Exercise description: In the copy, include every entry exactly but none of the images.

===============

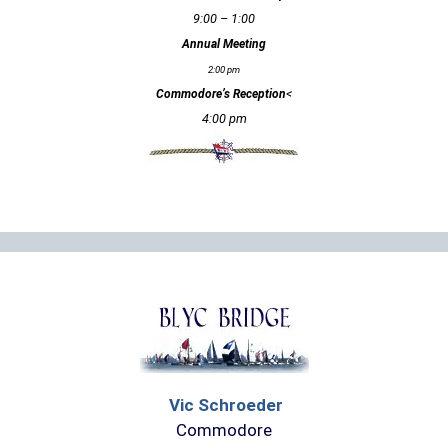
9:00 – 1:00
Annual Meeting
2:00 pm
<
Commodore’s Reception
4:00 pm
Vic Schroeder
Commodore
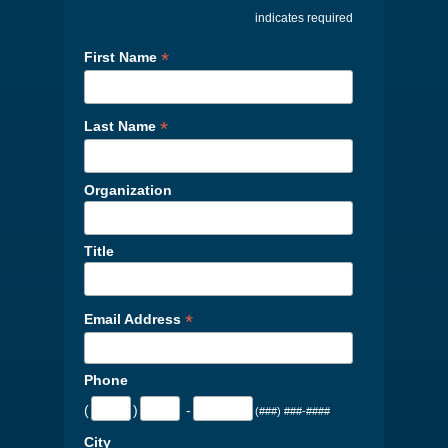
indicates required
*
First Name
*
Last Name
Organization
Title
*
Email Address
Phone
(
)
-
(###) ###-####
City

===============

Result:
9:00 – 1:00
Annual Meeting
2:00 pm
<
Commodore’s Reception
4:00 pm
Vic Schroeder
Commodore
indicates required
*
First Name
*
Last Name
Organization
Title
*
Email Address
Phone
(
)
-
(###) ###-####
City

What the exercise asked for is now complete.